Today’s column continues the discussion on absorption capacity. This is on my list of top-ten development challenges, which spending of Guyana’s expected significant Government Take from first oil and first gas will have to contend with, starting 2020. Thus far, I have identified two broad approaches to the treatment of absorption capacity and, more importantly, its measurement. Measurement is a crucial consideration, if objective indicators of Guyana’s absorption capacity are to be established. This removes sole reliance on inferential reasoning and subjective indicators.
Both of the approaches mentioned, use the productivity of investment spending as a suitable proxy for absorptive capacity. Based on this, one line of analysis (as indicated last week) argues that the more productive is capital investment, the greater is its rate of return on investments. And, the reverse occurs, as the productivity of capital investment declines. Consequently, the greater the rate of return on capital investment, the better is the state of absorptive capacity in the economy. And, therefore, when absorptive capacity is more constrained, the lower is the rate of return and thus productivity of capital investment.

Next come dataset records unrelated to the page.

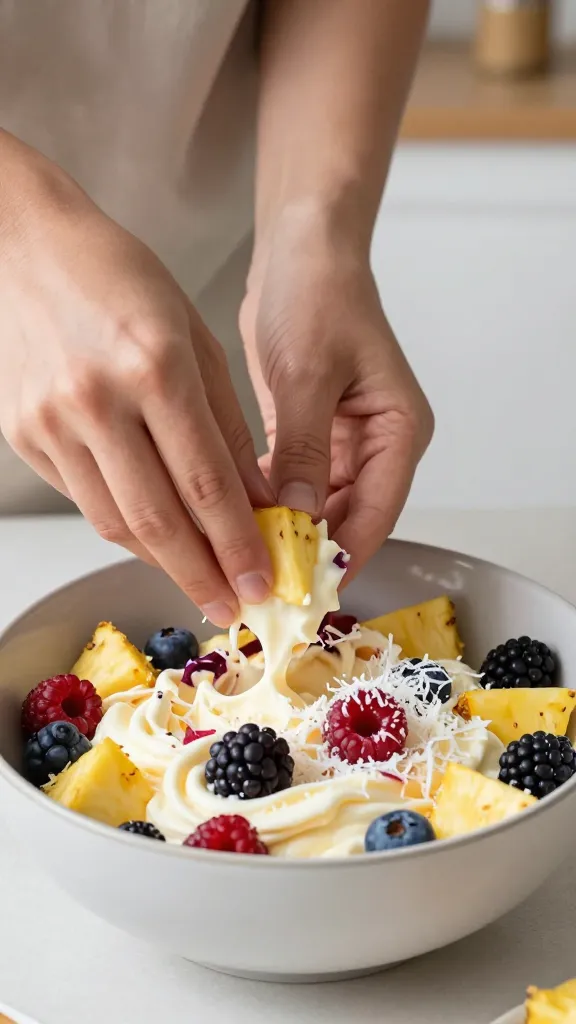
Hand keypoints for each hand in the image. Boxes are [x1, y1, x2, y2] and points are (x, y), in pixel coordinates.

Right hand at [0, 158, 272, 625]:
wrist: (23, 245)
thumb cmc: (118, 276)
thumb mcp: (194, 335)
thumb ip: (227, 423)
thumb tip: (256, 498)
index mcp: (153, 365)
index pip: (206, 482)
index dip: (236, 543)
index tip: (261, 581)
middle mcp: (97, 400)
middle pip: (158, 518)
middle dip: (201, 574)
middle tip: (232, 607)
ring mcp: (51, 420)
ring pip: (115, 520)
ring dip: (162, 560)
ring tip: (198, 581)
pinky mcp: (23, 434)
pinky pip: (83, 499)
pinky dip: (124, 526)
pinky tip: (154, 537)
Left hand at [240, 214, 432, 576]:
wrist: (303, 250)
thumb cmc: (317, 296)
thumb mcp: (307, 375)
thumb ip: (304, 451)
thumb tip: (299, 519)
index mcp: (399, 430)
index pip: (376, 514)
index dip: (340, 556)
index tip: (299, 589)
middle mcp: (381, 443)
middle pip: (351, 518)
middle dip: (309, 551)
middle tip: (261, 580)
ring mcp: (349, 441)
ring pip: (322, 508)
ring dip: (289, 531)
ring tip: (247, 557)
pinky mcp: (316, 434)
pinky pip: (300, 484)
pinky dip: (275, 503)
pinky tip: (242, 519)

As pointed out in the last column, the other line of analysis is located in the macroeconomics of the circular flow of income. This stresses the indirect causal connection of increased capital investment to output and economic growth. Here, the effect of increased petroleum revenues is similar to that of any other autonomous injection of spending into the circular flow of income in an economy; for example, foreign direct investment (FDI) flows into Guyana’s economy; increased external assistance (foreign aid); or a significant improvement in the terms of trade.